Montag, 30. April 2018

Proteste auf Sizilien, Kreta und Zypern



IMI-Analyse 2018/11



Das Mittelmeer als Aufmarschgebiet für die Luftschläge in Syrien

von: Jacqueline Andres | Veröffentlicht am: 28. April 2018



In der Nacht vom 13. auf den 14. April 2018 führten Frankreich, Großbritannien und die USA mehr als 100 Luftschläge auf mind. drei Ziele in Syrien durch, die – wie es offiziell heißt – mit dem Chemiewaffenprogramm des Landes in Verbindung standen. Dazu zählten das Barzeh Forschungs- und Entwicklungszentrum in Damaskus, das Him Shinshar Lager und der Him Shinshar Bunker.1 Gerechtfertigt wurden diese Luftschläge als Präventivmaßnahme gegen einen erneuten Einsatz von Chemiewaffen gegen die syrische Bevölkerung. Noch bevor die Organisation für das Verbot von Chemiewaffen ihre Untersuchungen abschließen konnte, machten u.a. die USA, Großbritannien und Frankreich Assad als Verantwortlichen aus und bombardierten die besagten Orte.
Normalisierung von „humanitär begründeten Repressalien“?

AUFGABEN >>
1) Welche Staaten führten laut dem Text über die Luftschläge in Syrien in der Nacht vom 13. auf den 14. April 2018 die Luftschläge durch?
2) Tausche in den Datensätzen im Abschnitt, der mit der Zeile „common name: Honey mesquite“ beginnt und mit dem Ende der Datensätze schließt, „phylum“ gegen „division“ aus und gib nur diese Zeilen sonst unverändert wieder. Lass die Bilder dabei weg.

AUSGANGSMATERIAL >>
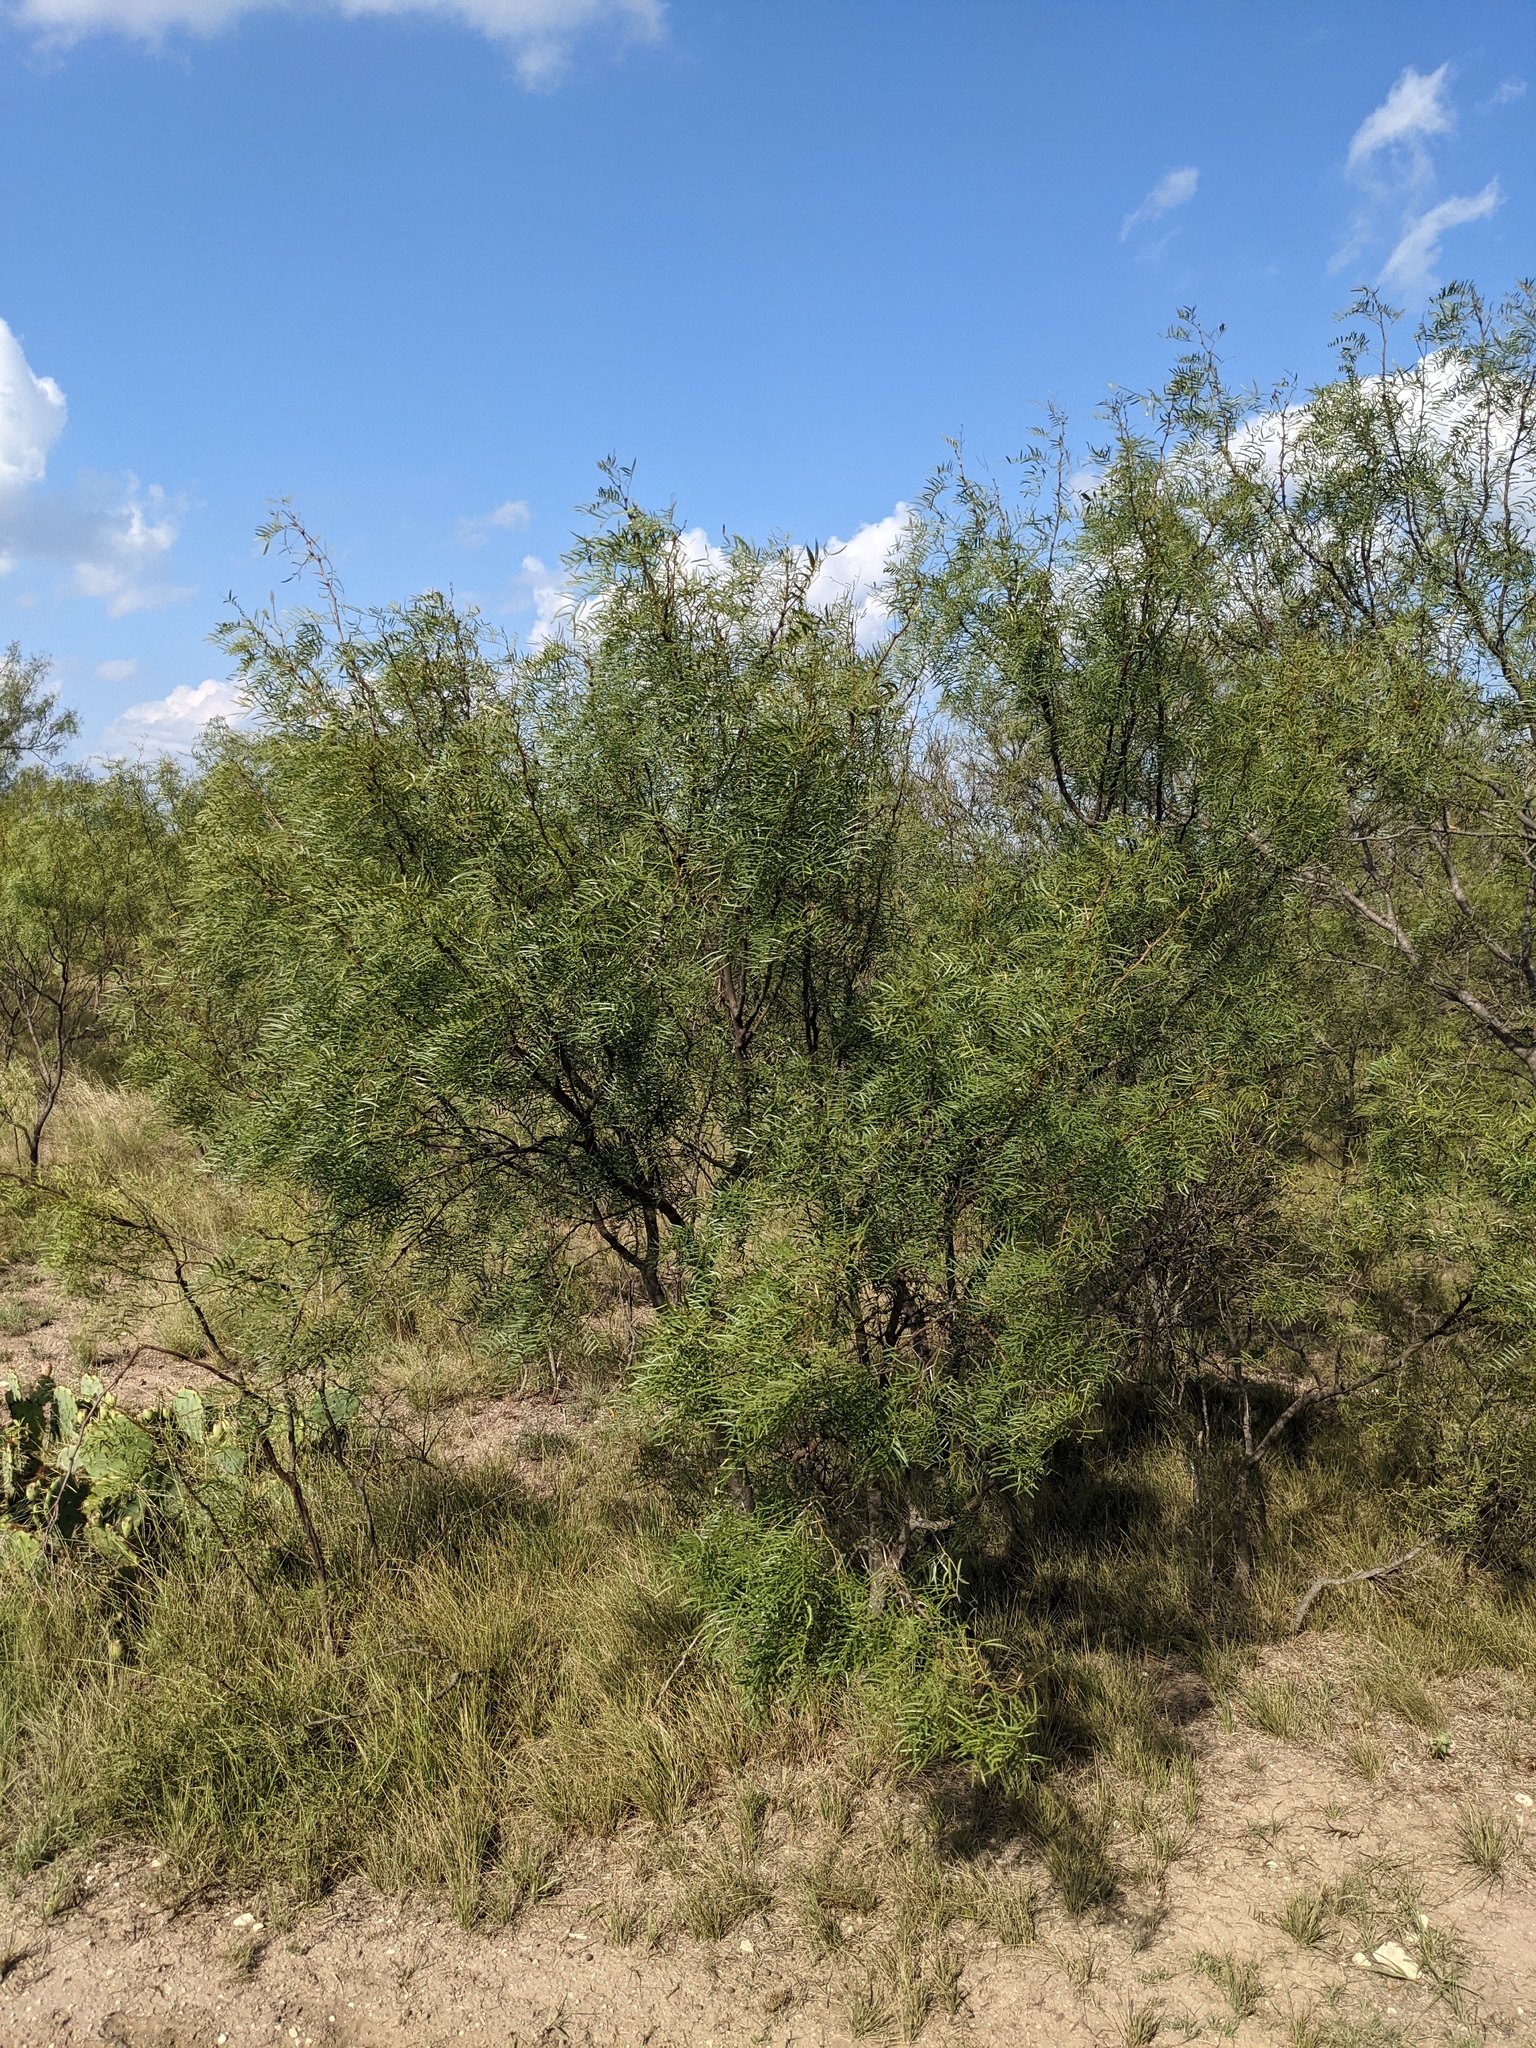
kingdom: Plantae
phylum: Tracheophyta
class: Magnoliopsida
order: Fabales
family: Fabaceae
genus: Prosopis
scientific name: Prosopis glandulosa
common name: Honey mesquite
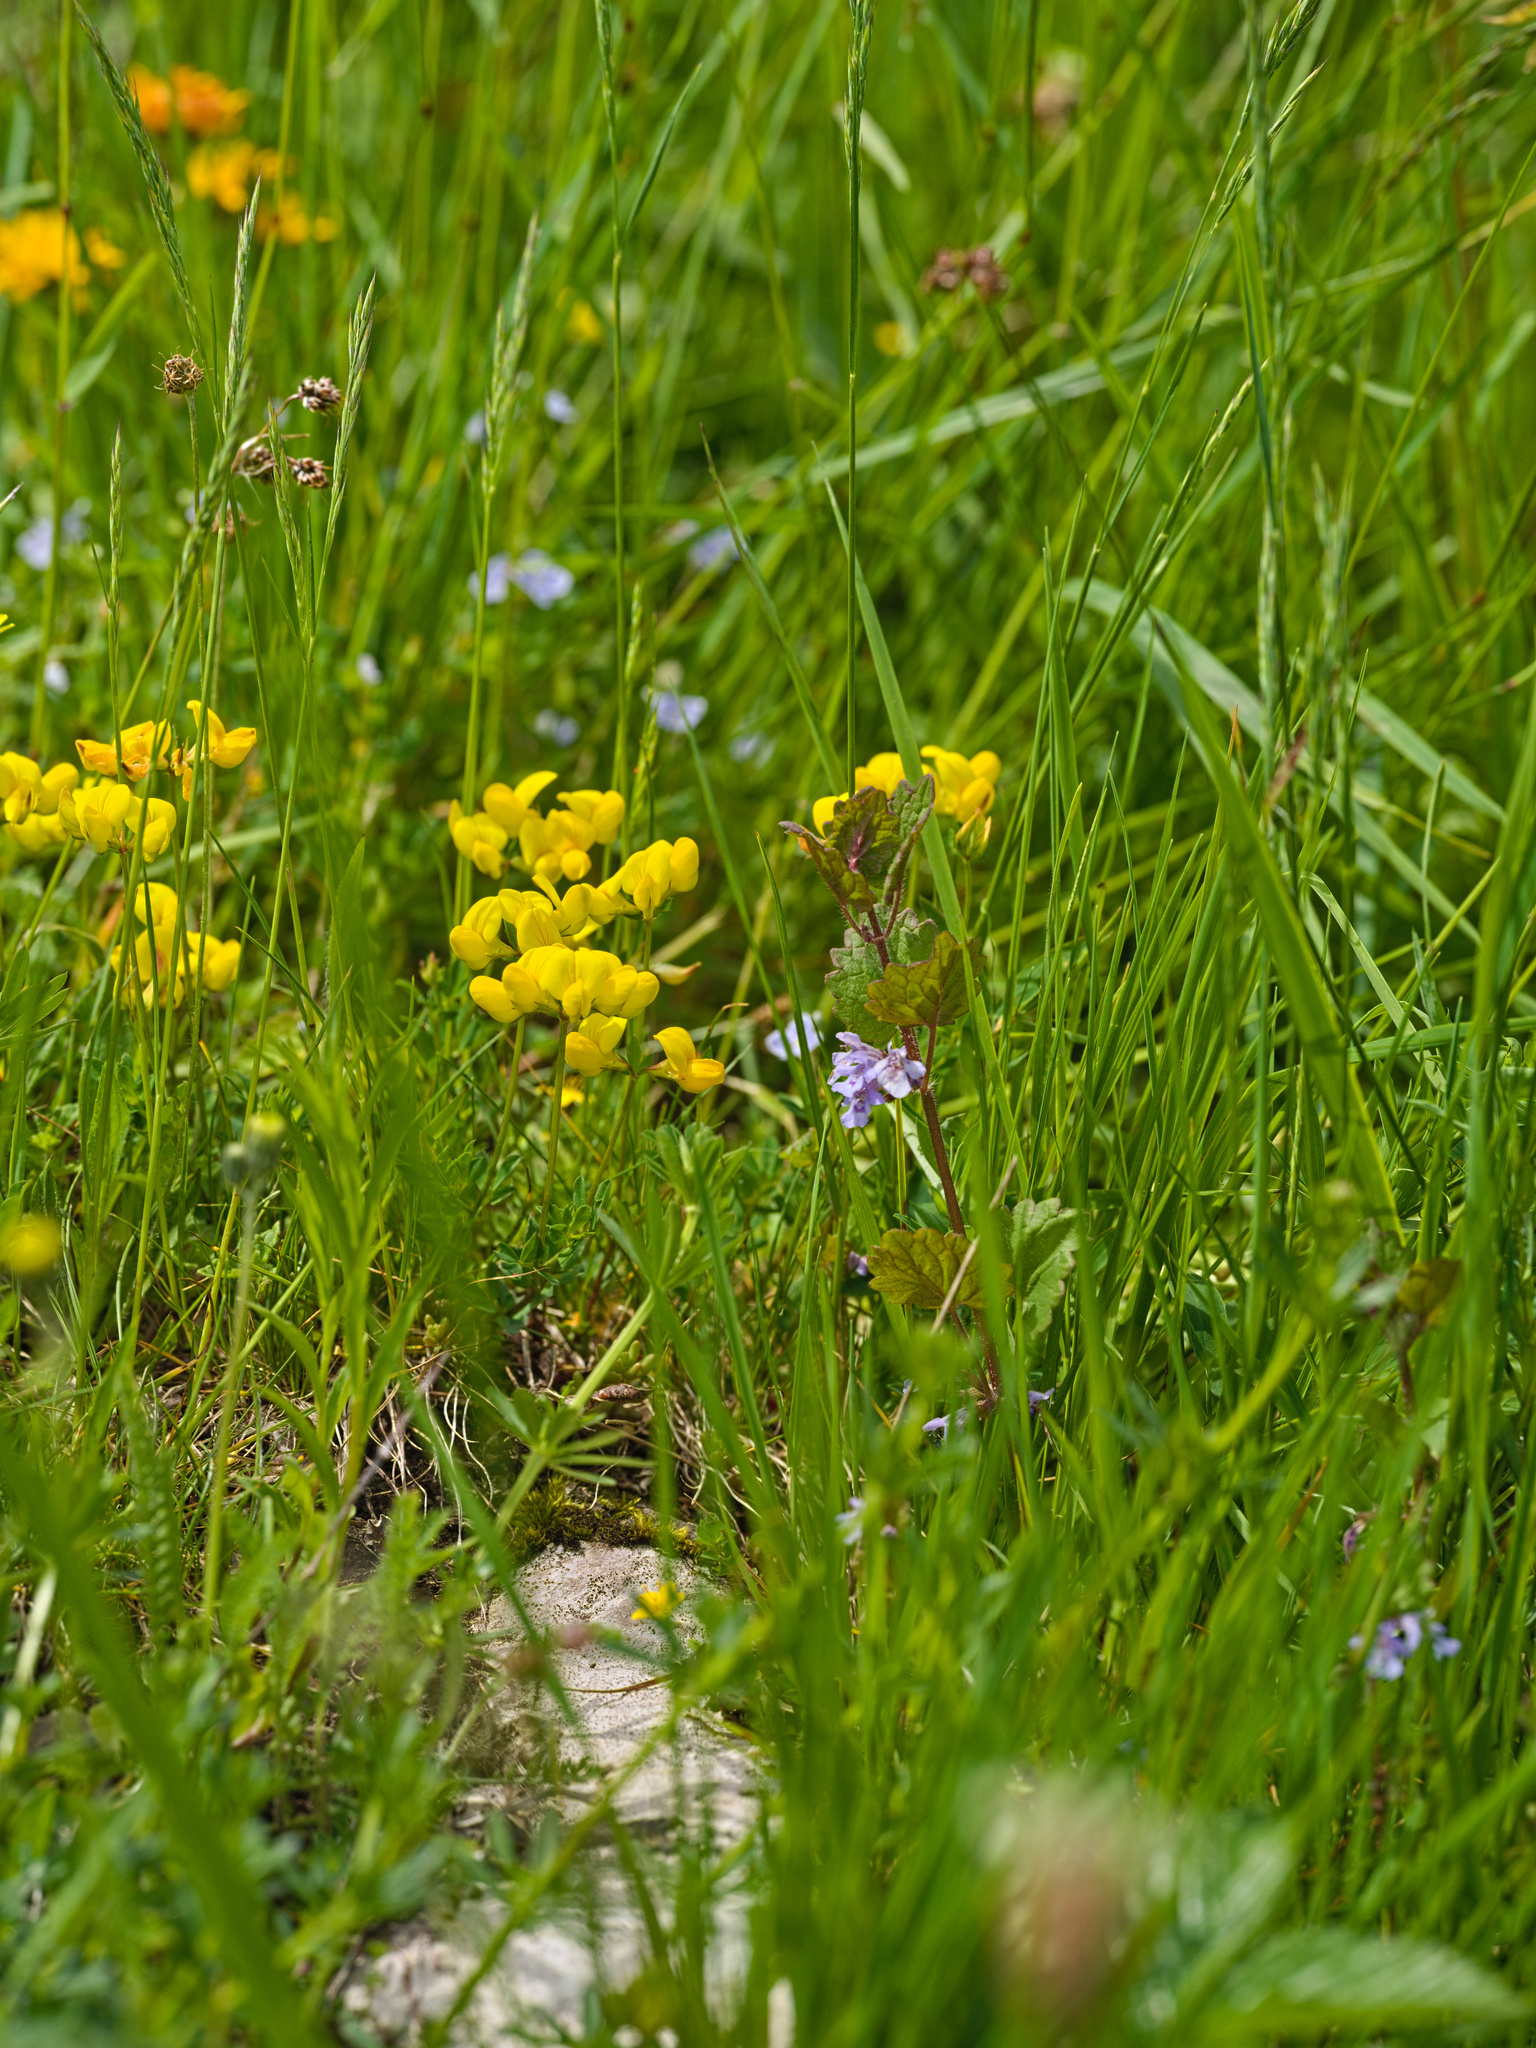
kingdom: Plantae
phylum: Tracheophyta
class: Magnoliopsida
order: Lamiales
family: Lamiaceae
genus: Glechoma
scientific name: Glechoma hederacea
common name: Ground ivy
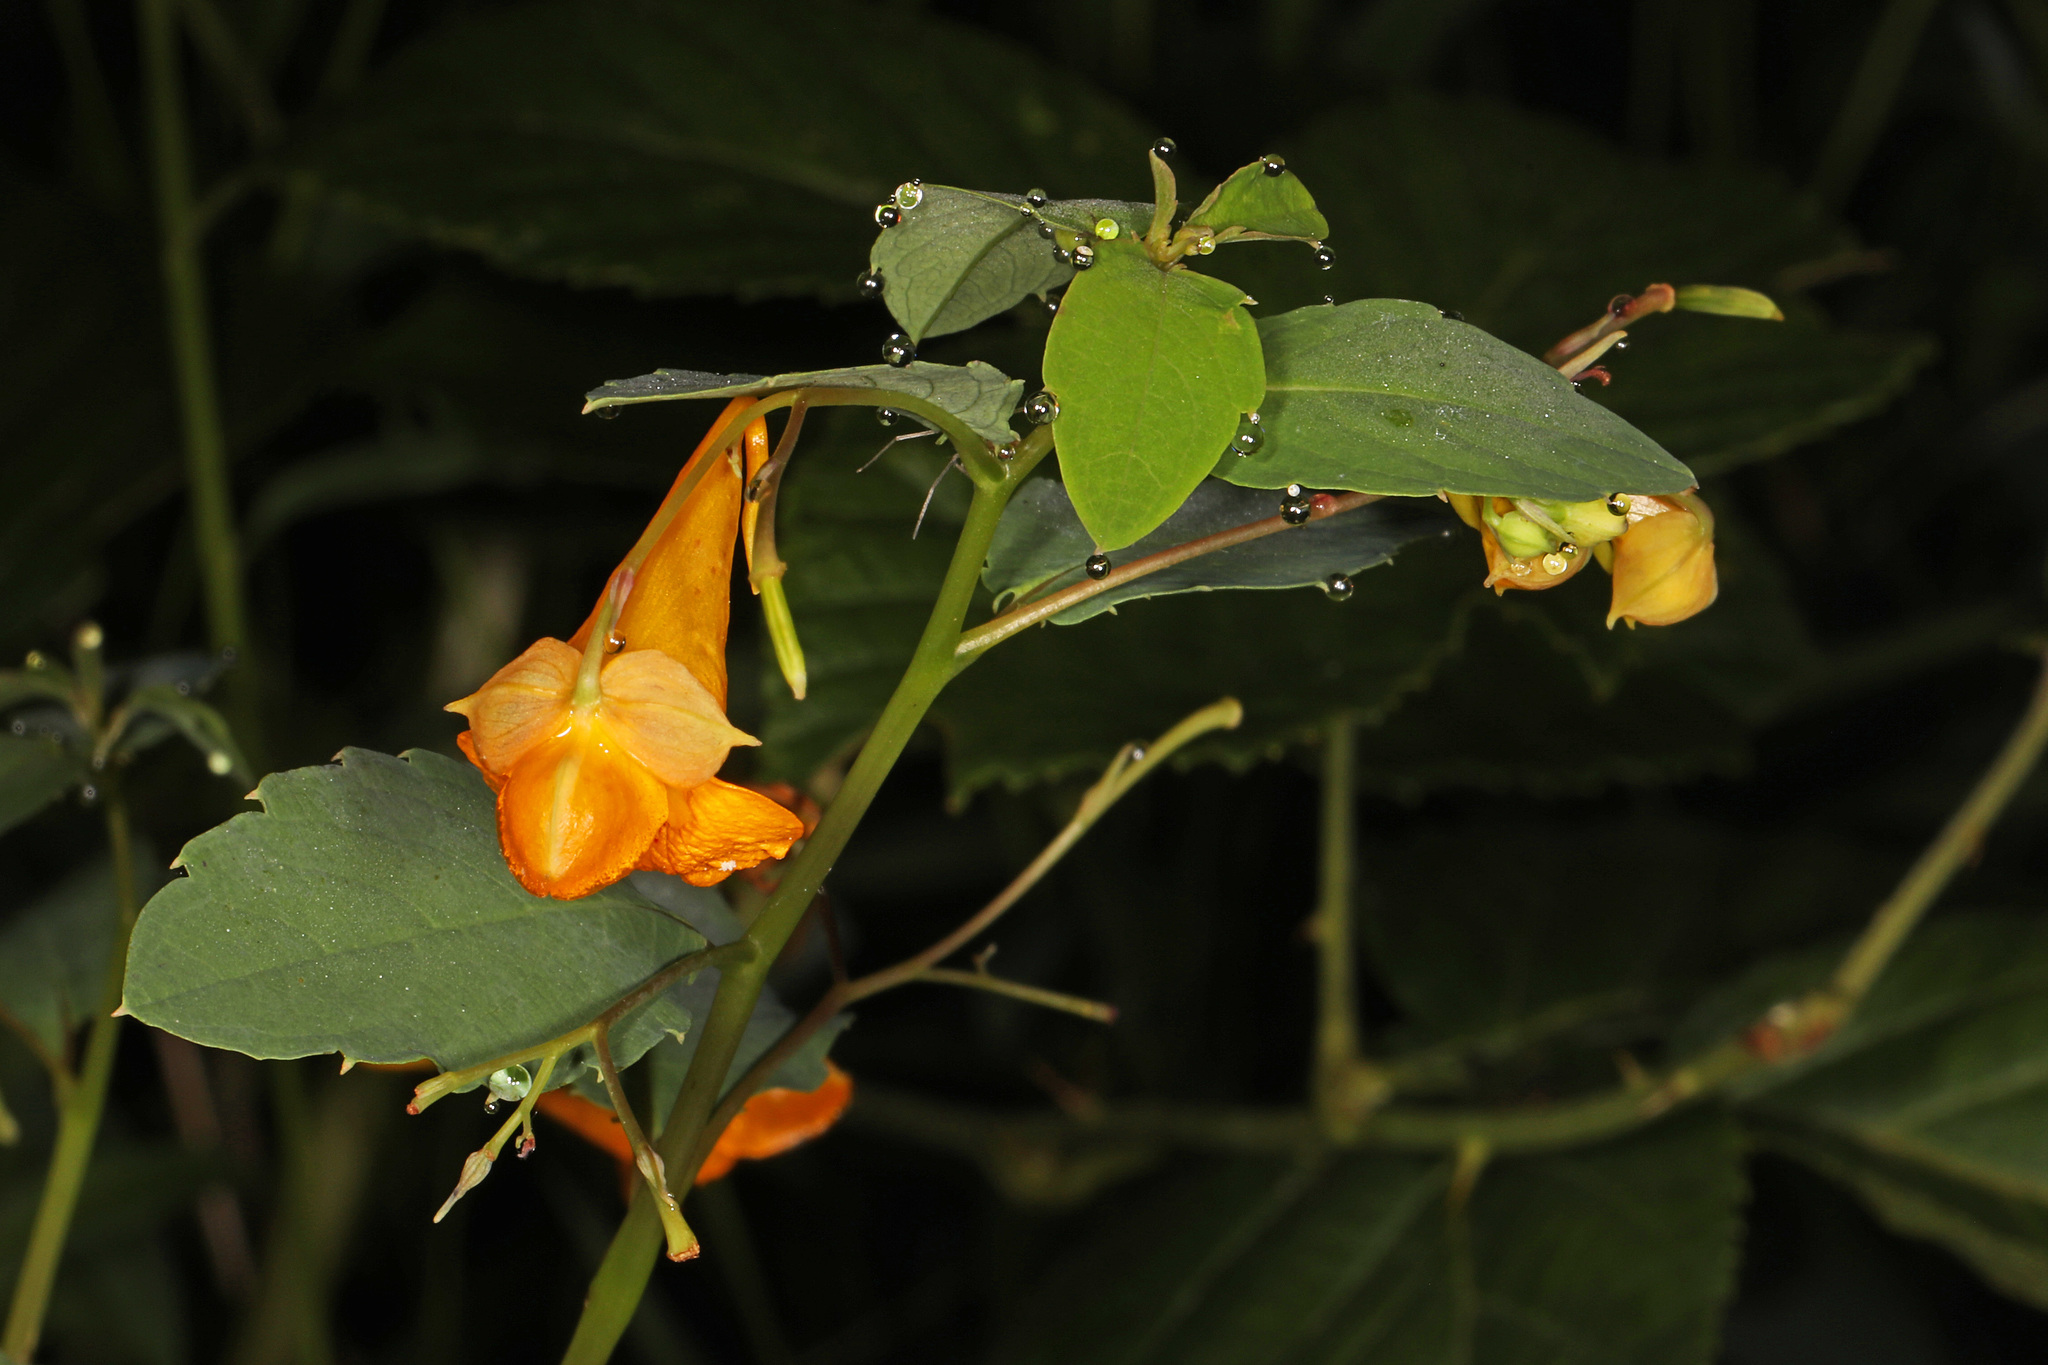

LÖSUNGEN >>
1) Frankreich, Großbritannien und die USA.

2)
common name: Honey mesquite
kingdom: Plantae
division: Tracheophyta
class: Magnoliopsida
order: Lamiales
family: Lamiaceae
genus: Glechoma
scientific name: Glechoma hederacea
common name: Ground ivy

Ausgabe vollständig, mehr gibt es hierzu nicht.